The way RD684 worked was to take what the body already produced - stem cells - and encourage them to become involved in producing what the body lacked...and needed. It was what stem cells already did, really, but the RD684 simply aimed them in a particular direction by making certain parts of the body claim more share in what wealth there was.

In Clarissa's case, like that of the cases in the menopausal women in the clinical trials, what she lacked was estrogen. Estrogen is produced in the ovaries, adrenal glands and fatty tissues. Clarissa's body produced enough to enable her to menstruate, but just barely.

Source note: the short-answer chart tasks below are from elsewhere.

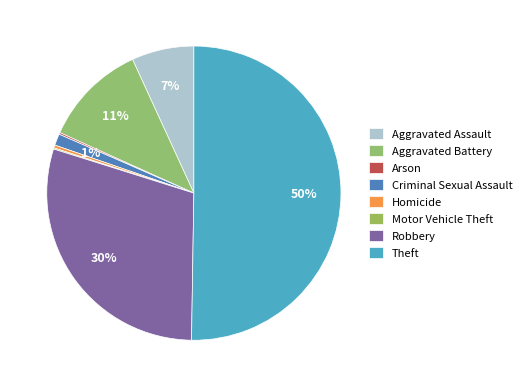

Which slice is the smallest?

Motor Vehicle Theft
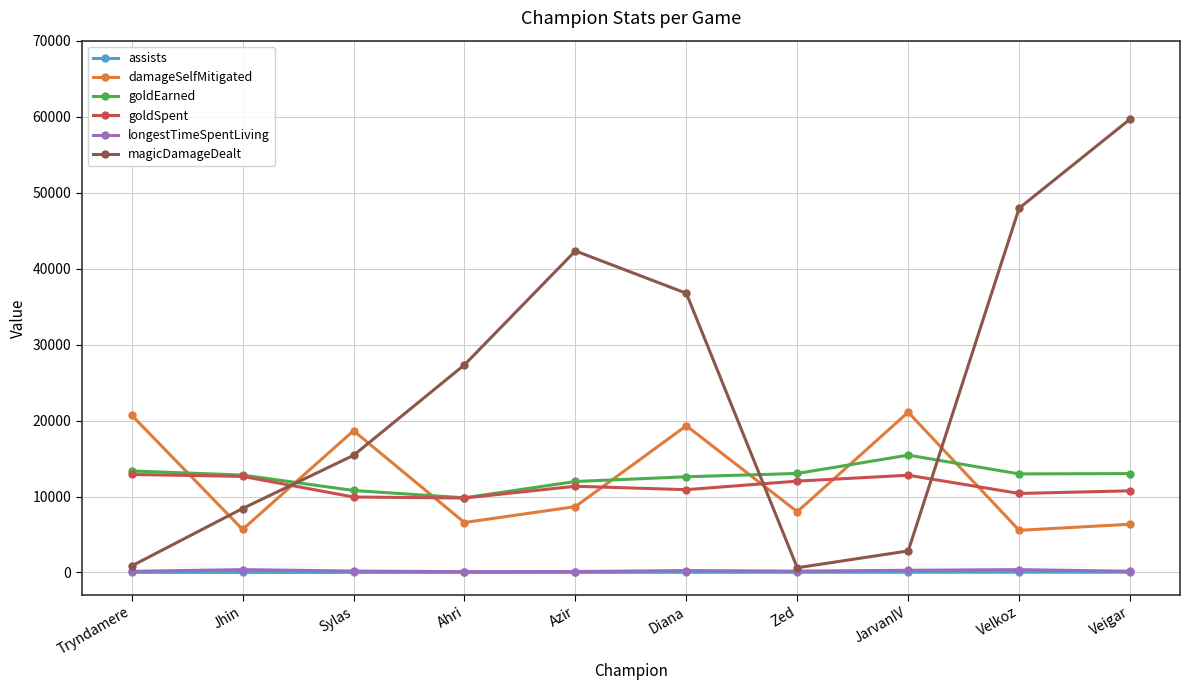

What is the total value across all series at Velkoz?

77287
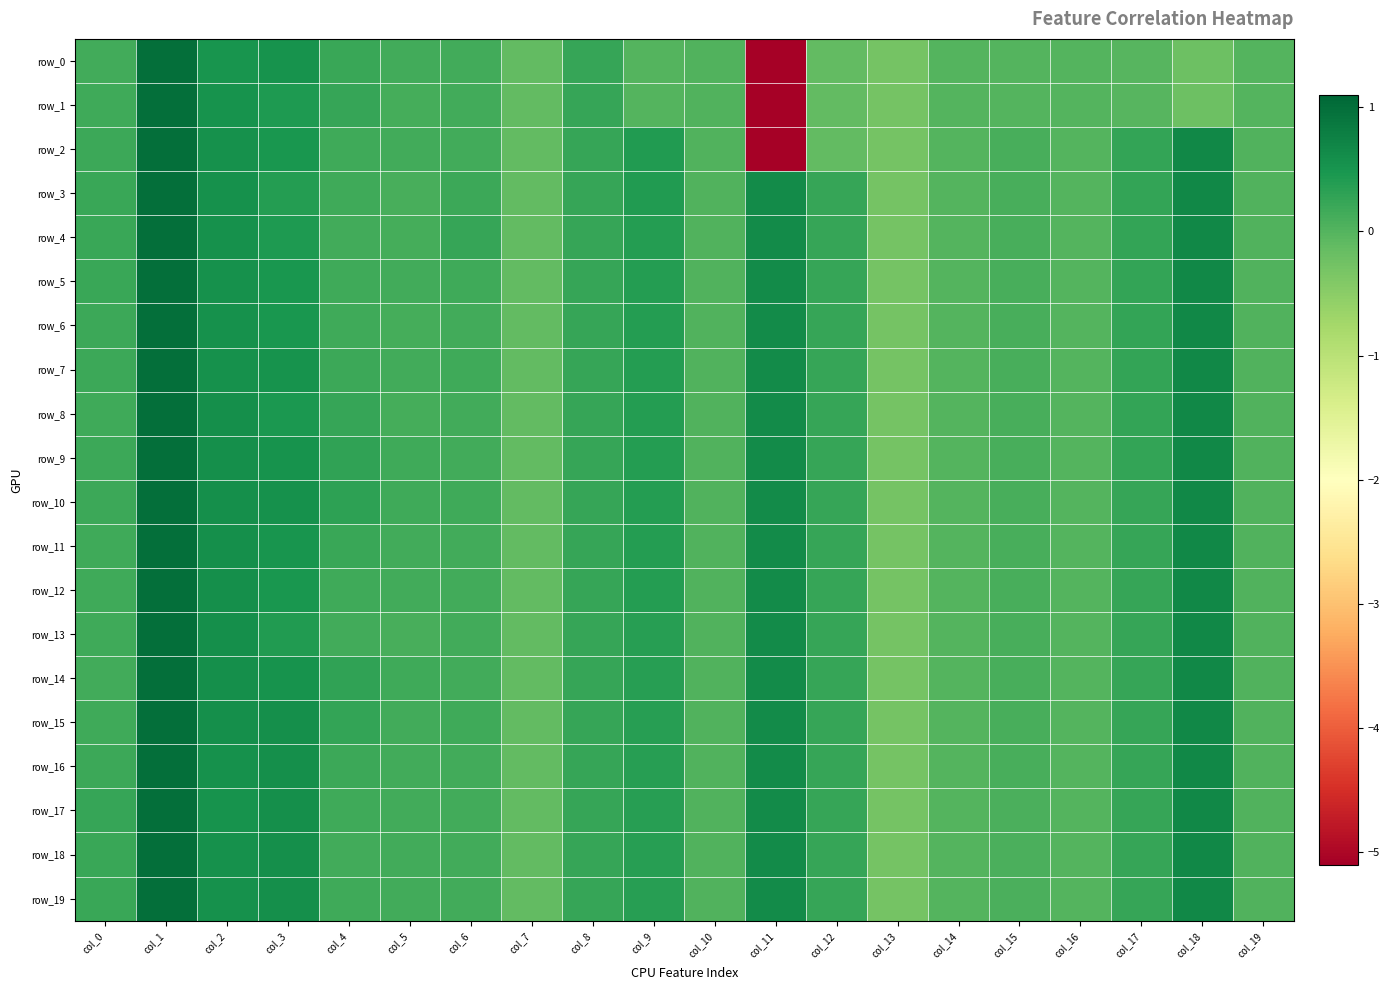

List the series in order of their peak value, lowest first.

row_0, row_1, row_2, row_3, row_4, row_5, row_6, row_7, row_8, row_9, row_10, row_11, row_12, row_13, row_14, row_15, row_16, row_17, row_18, row_19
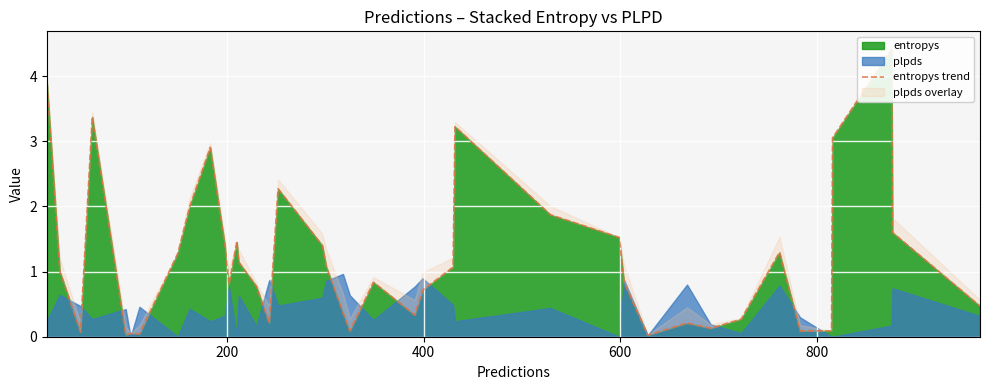

Reading left to right, list all the values displayed in this chart.

3.9	1.0	0.1	3.4	0.0	0.1	0.0	1.3	2.0	2.9	1.4	0.8	1.5	1.1	0.8	0.2	2.3	1.4	1.1	0.4	0.1	0.8	0.3	0.7	1.1	3.2	1.9	1.5	0.8	0.0	0.2	0.1	0.3	1.3	0.1	0.1	3.1	4.4	1.6	0.5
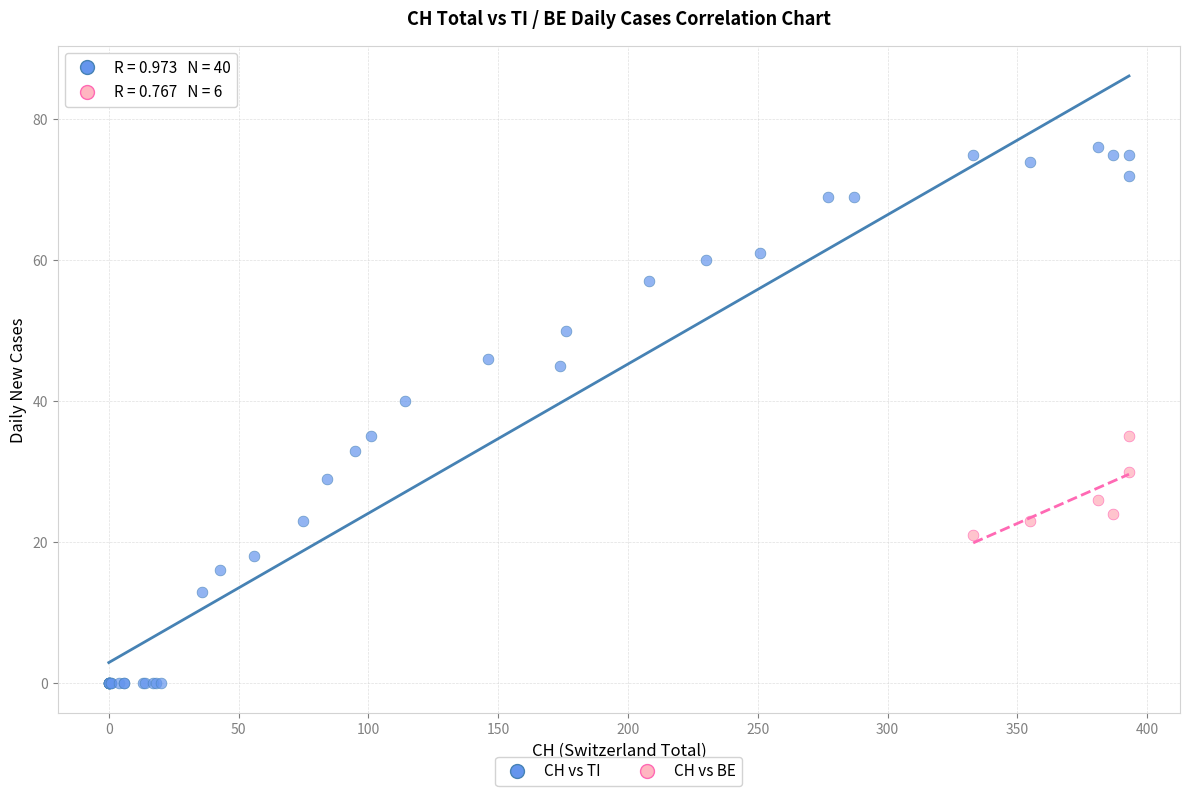

Which series reaches the minimum Y coordinate?

CH vs TI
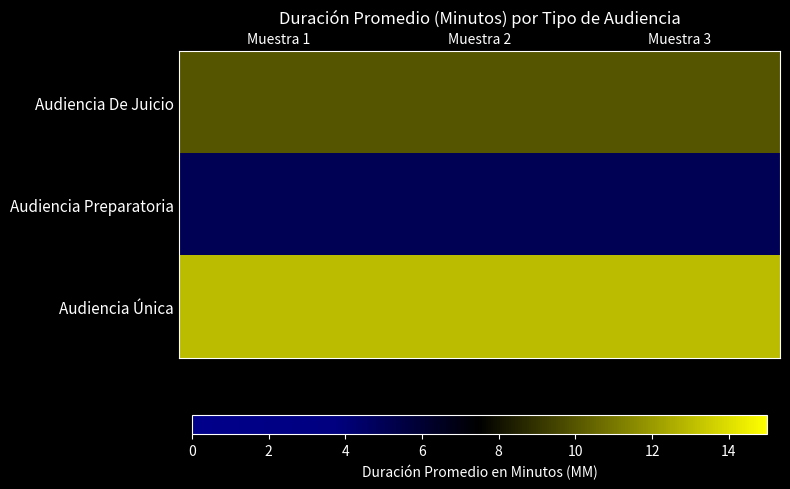

Which has a higher value, Muestra 1 or Muestra 3?

Muestra 1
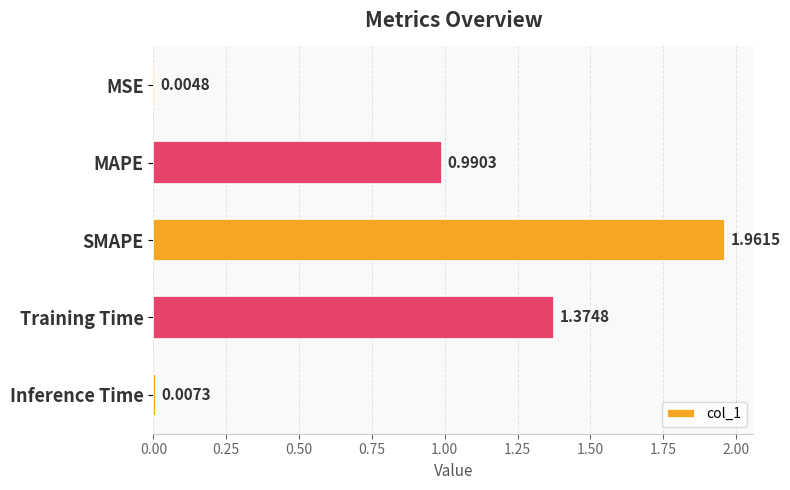

At which category does the chart reach its peak across all series?

SMAPE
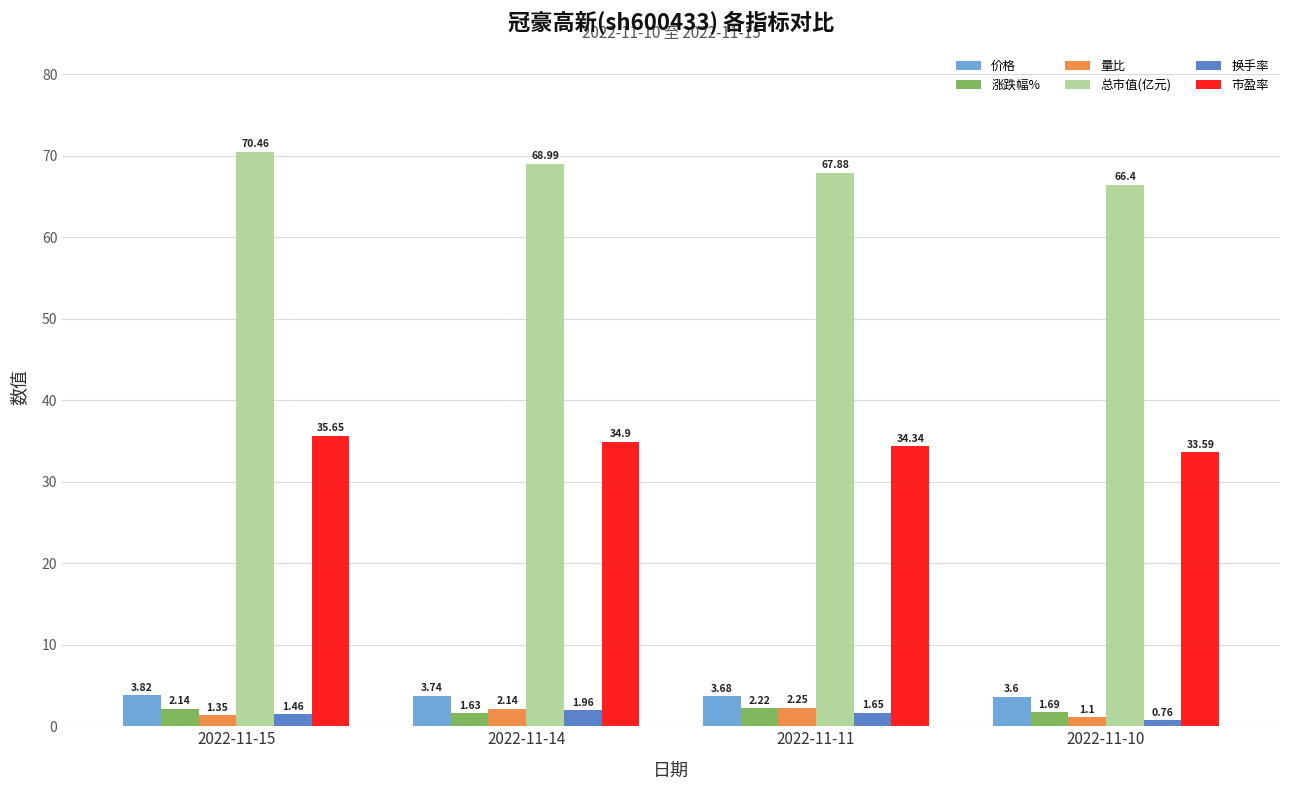

At which label is 价格 closest to 3?

2022-11-10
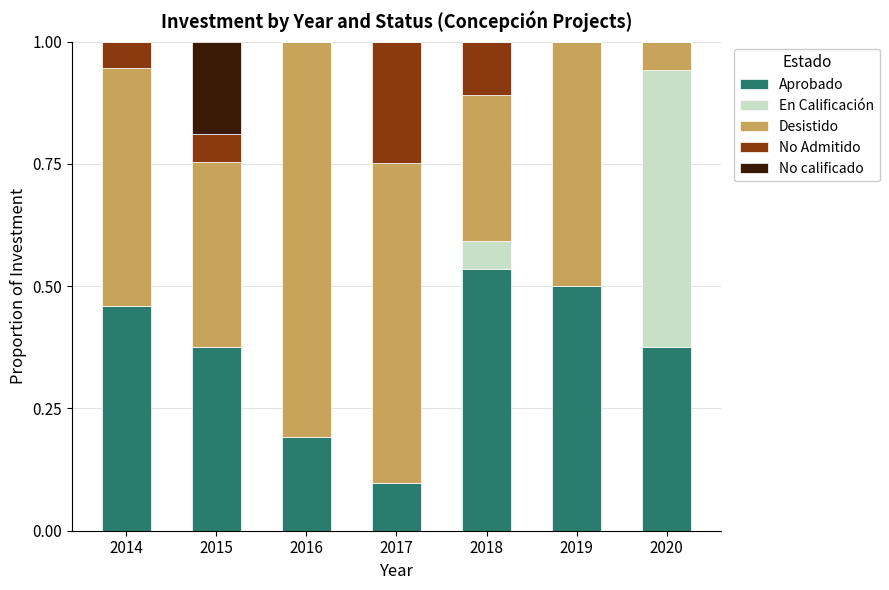

What is the sum of all Aprobado values?

2.5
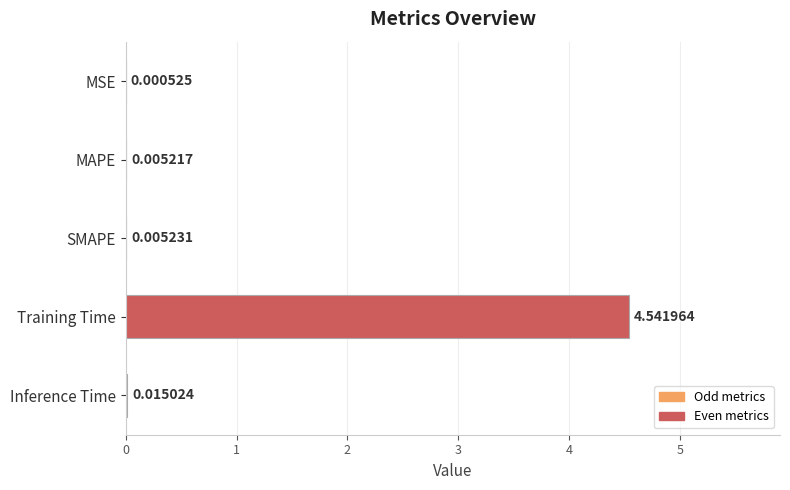

Which label corresponds to the largest value in the chart?

Training Time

Though she didn't know it, it was the underdevelopment of her adrenal glands that was responsible for the fact that her secondary female characteristics - breasts, hips and some other features - had stunted in their development.

While she sat and complained that she had no breasts, the RD684 in her system was practically overwhelming her adrenal glands and ovaries with stem cells that were driven by nature, and the drug, to help her organs become more healthy.

And, if that continued to happen, those organs would then start producing more estrogen.

Over the next month and a half, as Clarissa opened the snack cabinet, and saw the candy, her reaction was quite normal. Sometimes she took only one. Sometimes she ate several. It was fortunate that there were other snacks in the cabinet too, or she might have taken a handful.

And, as for Bob, he had other things on his mind and just plain forgot about the boxes of "prototype delivery devices" he'd brought home.

By the time he remembered them...well...it was just too late.